REQUIREMENT
If a line below contains the string "SQUARE", return that line.

DATA EXTRACT

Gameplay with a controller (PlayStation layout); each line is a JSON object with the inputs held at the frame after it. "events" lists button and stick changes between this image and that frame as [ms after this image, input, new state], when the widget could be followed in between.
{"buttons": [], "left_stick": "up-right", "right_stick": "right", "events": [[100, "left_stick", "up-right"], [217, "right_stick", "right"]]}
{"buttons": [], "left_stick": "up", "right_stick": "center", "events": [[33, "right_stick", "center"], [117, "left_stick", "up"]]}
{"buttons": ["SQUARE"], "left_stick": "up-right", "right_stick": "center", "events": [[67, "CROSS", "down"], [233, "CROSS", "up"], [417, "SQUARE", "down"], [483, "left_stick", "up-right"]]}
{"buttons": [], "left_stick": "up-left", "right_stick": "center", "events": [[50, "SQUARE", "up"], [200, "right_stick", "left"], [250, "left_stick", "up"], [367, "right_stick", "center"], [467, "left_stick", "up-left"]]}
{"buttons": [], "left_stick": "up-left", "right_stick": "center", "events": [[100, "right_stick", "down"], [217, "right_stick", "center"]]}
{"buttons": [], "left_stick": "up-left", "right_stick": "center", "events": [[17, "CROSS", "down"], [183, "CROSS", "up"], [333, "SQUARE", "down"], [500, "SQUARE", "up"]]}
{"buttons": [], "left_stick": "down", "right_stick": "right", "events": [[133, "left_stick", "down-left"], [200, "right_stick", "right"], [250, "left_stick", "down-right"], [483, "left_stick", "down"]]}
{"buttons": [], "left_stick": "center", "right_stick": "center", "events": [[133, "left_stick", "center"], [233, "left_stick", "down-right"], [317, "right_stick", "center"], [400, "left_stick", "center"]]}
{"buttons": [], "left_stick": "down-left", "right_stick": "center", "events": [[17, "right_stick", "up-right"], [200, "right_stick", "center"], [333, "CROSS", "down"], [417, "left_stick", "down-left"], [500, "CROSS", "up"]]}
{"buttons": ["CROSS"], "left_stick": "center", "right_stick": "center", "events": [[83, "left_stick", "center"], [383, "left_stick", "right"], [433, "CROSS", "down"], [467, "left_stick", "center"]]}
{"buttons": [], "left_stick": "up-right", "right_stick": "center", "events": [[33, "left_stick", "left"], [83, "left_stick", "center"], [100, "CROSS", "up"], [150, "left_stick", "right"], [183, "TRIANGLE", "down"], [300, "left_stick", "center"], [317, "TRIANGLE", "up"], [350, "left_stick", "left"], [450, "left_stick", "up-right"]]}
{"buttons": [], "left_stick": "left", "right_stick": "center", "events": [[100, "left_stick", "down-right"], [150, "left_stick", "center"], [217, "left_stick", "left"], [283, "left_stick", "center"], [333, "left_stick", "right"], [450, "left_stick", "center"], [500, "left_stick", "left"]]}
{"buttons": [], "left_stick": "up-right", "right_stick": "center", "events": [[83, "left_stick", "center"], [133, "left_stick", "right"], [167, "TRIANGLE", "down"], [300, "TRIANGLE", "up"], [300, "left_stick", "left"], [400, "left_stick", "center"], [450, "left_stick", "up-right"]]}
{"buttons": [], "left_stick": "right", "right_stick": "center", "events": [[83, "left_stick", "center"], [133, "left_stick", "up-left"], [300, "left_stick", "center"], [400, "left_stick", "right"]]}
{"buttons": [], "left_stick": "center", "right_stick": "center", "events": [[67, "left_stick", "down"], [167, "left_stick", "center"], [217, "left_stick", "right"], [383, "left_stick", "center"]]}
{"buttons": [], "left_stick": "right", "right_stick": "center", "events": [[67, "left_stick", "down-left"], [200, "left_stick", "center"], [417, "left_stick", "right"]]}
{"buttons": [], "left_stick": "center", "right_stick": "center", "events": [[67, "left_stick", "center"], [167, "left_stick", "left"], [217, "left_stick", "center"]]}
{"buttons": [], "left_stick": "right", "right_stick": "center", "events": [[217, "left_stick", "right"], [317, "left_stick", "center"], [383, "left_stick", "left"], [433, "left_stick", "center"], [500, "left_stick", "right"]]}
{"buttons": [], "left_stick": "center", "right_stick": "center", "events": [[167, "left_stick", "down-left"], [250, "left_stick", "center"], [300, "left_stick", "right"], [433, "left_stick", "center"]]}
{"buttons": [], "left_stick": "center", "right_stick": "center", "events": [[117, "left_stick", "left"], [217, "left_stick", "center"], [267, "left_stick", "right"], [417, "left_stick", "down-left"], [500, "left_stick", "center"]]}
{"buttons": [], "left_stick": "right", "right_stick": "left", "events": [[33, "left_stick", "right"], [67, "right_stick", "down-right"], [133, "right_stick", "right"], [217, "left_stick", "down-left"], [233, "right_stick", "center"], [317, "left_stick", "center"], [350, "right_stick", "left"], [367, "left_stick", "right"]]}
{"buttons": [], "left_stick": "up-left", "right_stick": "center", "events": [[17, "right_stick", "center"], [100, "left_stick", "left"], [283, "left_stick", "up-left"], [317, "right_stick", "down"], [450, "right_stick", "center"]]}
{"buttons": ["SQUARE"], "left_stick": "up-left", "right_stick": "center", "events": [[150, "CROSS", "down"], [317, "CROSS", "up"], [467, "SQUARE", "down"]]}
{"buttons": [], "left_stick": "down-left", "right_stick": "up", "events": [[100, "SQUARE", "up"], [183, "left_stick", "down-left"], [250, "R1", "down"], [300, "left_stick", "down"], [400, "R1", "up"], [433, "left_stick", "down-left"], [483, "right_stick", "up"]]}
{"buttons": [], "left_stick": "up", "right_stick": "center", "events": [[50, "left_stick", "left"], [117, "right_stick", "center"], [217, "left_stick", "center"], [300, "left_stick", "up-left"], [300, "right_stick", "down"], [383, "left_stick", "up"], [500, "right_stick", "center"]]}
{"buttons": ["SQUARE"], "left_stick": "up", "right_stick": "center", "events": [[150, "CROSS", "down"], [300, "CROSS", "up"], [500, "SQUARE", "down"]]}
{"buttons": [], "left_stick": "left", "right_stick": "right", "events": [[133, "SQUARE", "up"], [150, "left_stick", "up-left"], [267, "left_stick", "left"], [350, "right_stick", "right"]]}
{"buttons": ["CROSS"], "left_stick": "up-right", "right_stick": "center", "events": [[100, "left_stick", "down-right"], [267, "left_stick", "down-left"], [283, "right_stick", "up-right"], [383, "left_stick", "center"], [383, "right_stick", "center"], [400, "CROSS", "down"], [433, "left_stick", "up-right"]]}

RESPONSE TO THE TASK
{"buttons": ["SQUARE"], "left_stick": "up-right", "right_stick": "center", "events": [[67, "CROSS", "down"], [233, "CROSS", "up"], [417, "SQUARE", "down"], [483, "left_stick", "up-right"]]}
{"buttons": [], "left_stick": "up-left", "right_stick": "center", "events": [[50, "SQUARE", "up"], [200, "right_stick", "left"], [250, "left_stick", "up"], [367, "right_stick", "center"], [467, "left_stick", "up-left"]]}
{"buttons": [], "left_stick": "up-left", "right_stick": "center", "events": [[17, "CROSS", "down"], [183, "CROSS", "up"], [333, "SQUARE", "down"], [500, "SQUARE", "up"]]}
{"buttons": ["SQUARE"], "left_stick": "up-left", "right_stick": "center", "events": [[150, "CROSS", "down"], [317, "CROSS", "up"], [467, "SQUARE", "down"]]}
{"buttons": [], "left_stick": "down-left", "right_stick": "up", "events": [[100, "SQUARE", "up"], [183, "left_stick", "down-left"], [250, "R1", "down"], [300, "left_stick", "down"], [400, "R1", "up"], [433, "left_stick", "down-left"], [483, "right_stick", "up"]]}
{"buttons": ["SQUARE"], "left_stick": "up", "right_stick": "center", "events": [[150, "CROSS", "down"], [300, "CROSS", "up"], [500, "SQUARE", "down"]]}
{"buttons": [], "left_stick": "left", "right_stick": "right", "events": [[133, "SQUARE", "up"], [150, "left_stick", "up-left"], [267, "left_stick", "left"], [350, "right_stick", "right"]]}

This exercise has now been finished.